Chadus_Maximus@lemm.ee 20 hours ago
adoxographer@feddit.dk 3 hours ago
I don’t think that is true at all.
Strategy games existed, adventure and point and click existed, puzzles, turn based rpg, even forgiving platformers existed since before PC gaming, and flourished with PC gaming. Many of the hits needed nothing of that.
Many of the hits today still need all of that and are competitive.
The market grew, and with it came more audience and genres.
If we all liked yellow, what would happen to blue?
CheeseNoodle@lemmy.world 20 hours ago
The company I work for recently tried to make a mobile game, being a fairly informal studio with many gamers on staff we made something more like a mini linear rpg than a typical mobile game. Testers loved it but the publisher said it was too complicated for mobile and cancelled on us.
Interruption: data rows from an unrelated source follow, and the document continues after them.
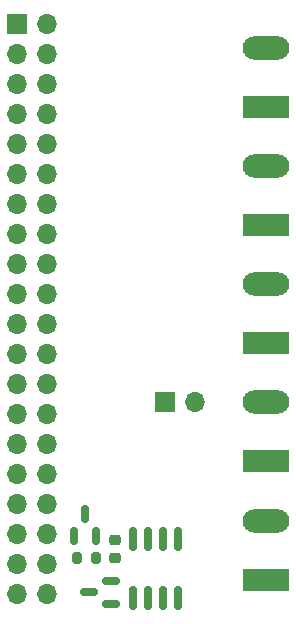
<source format=gbr>
%TF.GenerationSoftware,KiCad,Pcbnew,(6.0.9)*%
%TF.CreationDate,2022-11-25T17:08:00+01:00*%
%TF.ProjectId,gpio_isolated_switches,6770696f-5f69-4736-9f6c-617465645f73,rev?*%
%TF.SameCoordinates,Original*%
%TF.FileFunction,Soldermask,Top*%
%TF.FilePolarity,Negative*%
%FSLAX46Y46*%
G04 Gerber Fmt 4.6, Leading zero omitted, Abs format (unit mm)*
G04 Created by KiCad (PCBNEW (6.0.9)) date 2022-11-25 17:08:00*
%MOMM*%
%LPD*%
G01*
G04 APERTURE LIST*
G04 Aperture macros list*
%AMRoundRect*
0 Rectangle with rounded corners*
0 $1 Rounding radius*
0 $2 $3 $4 $5 $6 $7 $8 $9 X,Y pos of 4 corners*
0 Add a 4 corners polygon primitive as box body*
4,1,4,$2,$3,$4,$5,$6,$7,$8,$9,$2,$3,0*
0 Add four circle primitives for the rounded corners*
1,1,$1+$1,$2,$3*
1,1,$1+$1,$4,$5*
1,1,$1+$1,$6,$7*
1,1,$1+$1,$8,$9*
0 Add four rect primitives between the rounded corners*
20,1,$1+$1,$2,$3,$4,$5,0*
20,1,$1+$1,$4,$5,$6,$7,0*
20,1,$1+$1,$6,$7,$8,$9,0*
20,1,$1+$1,$8,$9,$2,$3,0*%
G04 Aperture macros list end*
%ADD10R,3.960000X1.980000*%
%ADD11O,3.960000X1.980000*%
%ADD12RoundRect,0.200000X0.200000X0.275000X-0.200000X0.275000X-0.200000X-0.275000X0.200000X-0.275000X0*%
%ADD13RoundRect,0.150000X0.587500X0.150000X-0.587500X0.150000X-0.587500X-0.150000X0.587500X-0.150000X0*%
%ADD14RoundRect,0.225000X0.250000X-0.225000X0.250000X0.225000X-0.250000X0.225000X-0.250000X-0.225000X0*%
%ADD15R,1.700000X1.700000*%
%ADD16O,1.700000X1.700000*%
%ADD17RoundRect,0.150000X-0.150000X0.825000X-0.150000X-0.825000X0.150000X-0.825000X0.150000X0.825000X0*%
%ADD18RoundRect,0.150000X0.150000X-0.587500X0.150000X0.587500X-0.150000X0.587500X-0.150000X-0.587500X0*%
G04 APERTURE END LIST*
D10*
%TO.C,J6*%
X105500000Y-91500000D03*
D11*
X105500000Y-86500000D03*
%TD*%
D12*
%TO.C,R11*%
X91122000Y-89662000D03*
X89472000Y-89662000D03*
%TD*%
D10*
%TO.C,J1*%
X105500000Y-81500000D03*
D11*
X105500000Y-76500000D03*
%TD*%
D10*
%TO.C,J3*%
X105500000Y-61495000D03*
D11*
X105500000Y-56495000D03*
%TD*%
D10*
%TO.C,J2*%
X105500000Y-71500000D03*
D11*
X105500000Y-66500000D03*
%TD*%
D13*
%TO.C,U8*%
X92377500Y-93533000D03*
X92377500Y-91633000D03*
X90502500Y-92583000D03*
%TD*%
D14*
%TO.C,C7*%
X92710000Y-89675000D03*
X92710000Y-88125000D03*
%TD*%
D15*
%TO.C,J7*%
X96975000Y-76500000D03*
D16*
X99515000Y-76500000D03*
%TD*%
D17*
%TO.C,U9*%
X98044000Y-88076000D03*
X96774000Y-88076000D03*
X95504000Y-88076000D03*
X94234000Y-88076000D03*
X94234000Y-93026000D03*
X95504000Y-93026000D03*
X96774000Y-93026000D03*
X98044000Y-93026000D03*
%TD*%
D18*
%TO.C,D1*%
X89220000Y-87805500D03*
X91120000Y-87805500D03*
X90170000Y-85930500D03*
%TD*%
D10*
%TO.C,J4*%
X105500000Y-51500000D03*
D11*
X105500000Y-46500000D03*
%TD*%
D15*
%TO.C,J5*%
X84435000Y-44480000D03*
D16*
X86975000Y-44480000D03*
X84435000Y-47020000D03*
X86975000Y-47020000D03*
X84435000Y-49560000D03*
X86975000Y-49560000D03*
X84435000Y-52100000D03*
X86975000Y-52100000D03*
X84435000Y-54640000D03*
X86975000Y-54640000D03*
X84435000Y-57180000D03*
X86975000Y-57180000D03*
X84435000Y-59720000D03*
X86975000Y-59720000D03*
X84435000Y-62260000D03*
X86975000Y-62260000D03*
X84435000Y-64800000D03*
X86975000Y-64800000D03*
X84435000Y-67340000D03*
X86975000Y-67340000D03*
X84435000Y-69880000D03*
X86975000Y-69880000D03*
X84435000Y-72420000D03*
X86975000Y-72420000D03*
X84435000Y-74960000D03*
X86975000Y-74960000D03*
X84435000Y-77500000D03*
X86975000Y-77500000D03*
X84435000Y-80040000D03*
X86975000Y-80040000D03*
X84435000Y-82580000D03*
X86975000Y-82580000D03*
X84435000Y-85120000D03*
X86975000Y-85120000D03*
X84435000Y-87660000D03*
X86975000Y-87660000D03*
X84435000Y-90200000D03*
X86975000Y-90200000D03*
X84435000Y-92740000D03*
X86975000Y-92740000D03*
%TD*%
M02*

</source>
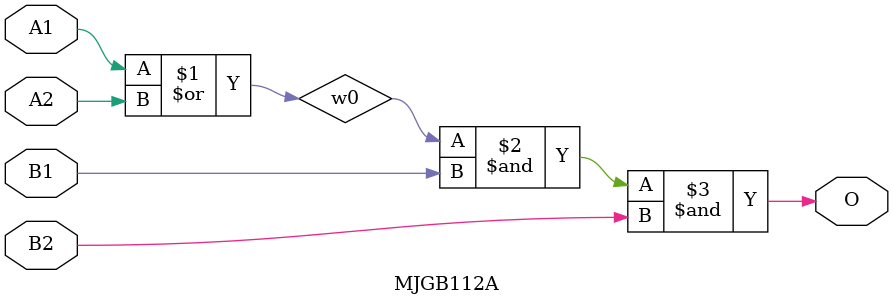
<source format=v>
module MJGB112A(A1, A2, B1, B2, O);
input   A1;
input   A2;
input   B1;
input   B2;
output  O;
or g0(w0, A1, A2);
and g1(O, w0, B1, B2);
endmodule
</source>
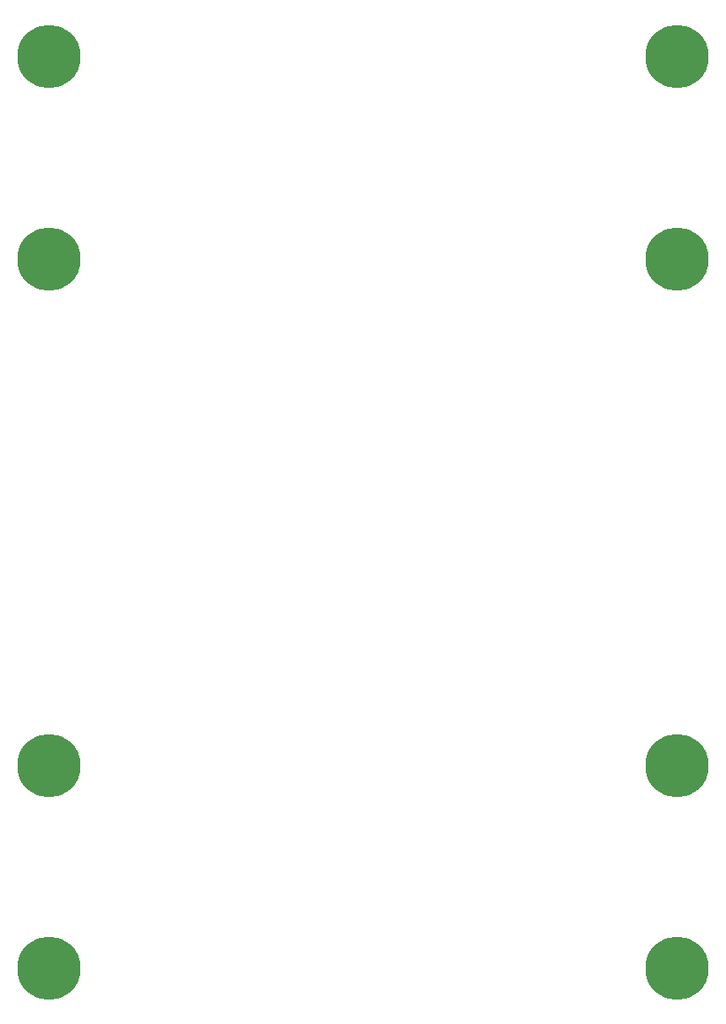
<source format=gbr>
G04 start of page 2 for group 0 idx 0 *
G04 Title: (unknown), component *
G04 Creator: pcb 20110918 *
G04 CreationDate: Mon Oct 22 21:24:27 2012 UTC *
G04 For: fosse *
G04 Format: Gerber/RS-274X *
G04 PCB-Dimensions: 600000 500000 *
G04 PCB-Coordinate-Origin: lower left *
%MOIN*%
%FSLAX25Y25*%
%LNTOP*%
%ADD12C,0.1090*%
%ADD11C,0.2500*%
G54D11*X351500Y406000D03*
X103500Y46000D03*
X351500D03*
Y326000D03*
Y126000D03*
X103500D03*
Y406000D03*
Y326000D03*
G54D12*M02*

</source>
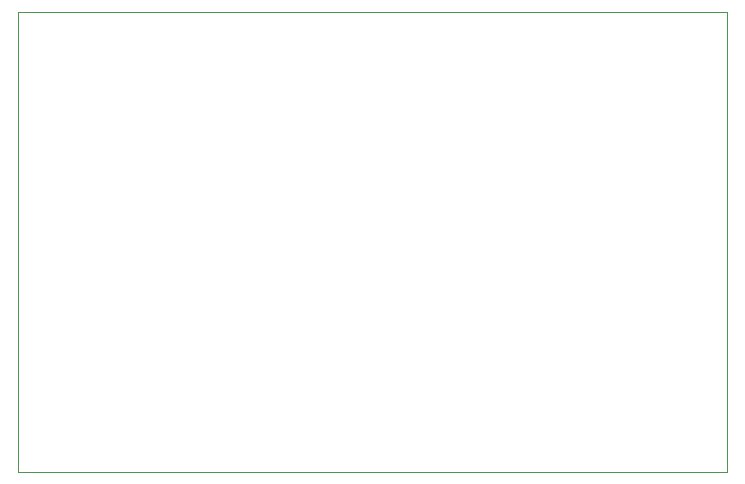
<source format=gbr>
G04 #@! TF.GenerationSoftware,KiCad,Pcbnew,5.0.2-bee76a0~70~ubuntu18.04.1*
G04 #@! TF.CreationDate,2019-11-21T20:22:08+01:00*
G04 #@! TF.ProjectId,board,626f6172-642e-46b6-9963-61645f706362,rev?*
G04 #@! TF.SameCoordinates,Original*
G04 #@! TF.FileFunction,Profile,NP*
%FSLAX46Y46*%
G04 Gerber Fmt 4.6, Leading zero omitted, Abs format (unit mm)*
G04 Created by KiCad (PCBNEW 5.0.2-bee76a0~70~ubuntu18.04.1) date Thu 21 Nov 2019 08:22:08 PM CET*
%MOMM*%
%LPD*%
G01*
G04 APERTURE LIST*
%ADD10C,0.050000*%
G04 APERTURE END LIST*
D10*
X153000000Y-100000000D02*
X153000000Y-139000000D01*
X93000000Y-139000000D02*
X153000000Y-139000000D01*
X93000000Y-100000000D02*
X153000000Y-100000000D01*
X93000000Y-100000000D02*
X93000000Y-139000000D01*
M02*

</source>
Sparrow_Joint@lemm.ee 1 day ago
Those shareholders? Dentists. No love lost between them and the gamers.
grrgyle@slrpnk.net 18 hours ago
When it was released in 1993, Doom — which was developed for under $1M USD — was earning id software $100k/day immediately upon release, in shareware registrations alone.
It’s no wonder capitalist leeches saw those returns and wanted to insert themselves in the process. Of course the more who latch on, the more value they need to extract by screwing over both the devs and the players.
Obviously the devs and players are actually the only two groups who are necessary in this relationship, and they’re the ones getting soaked.
PS by “devs” I mean anyone who works on the game to make it better.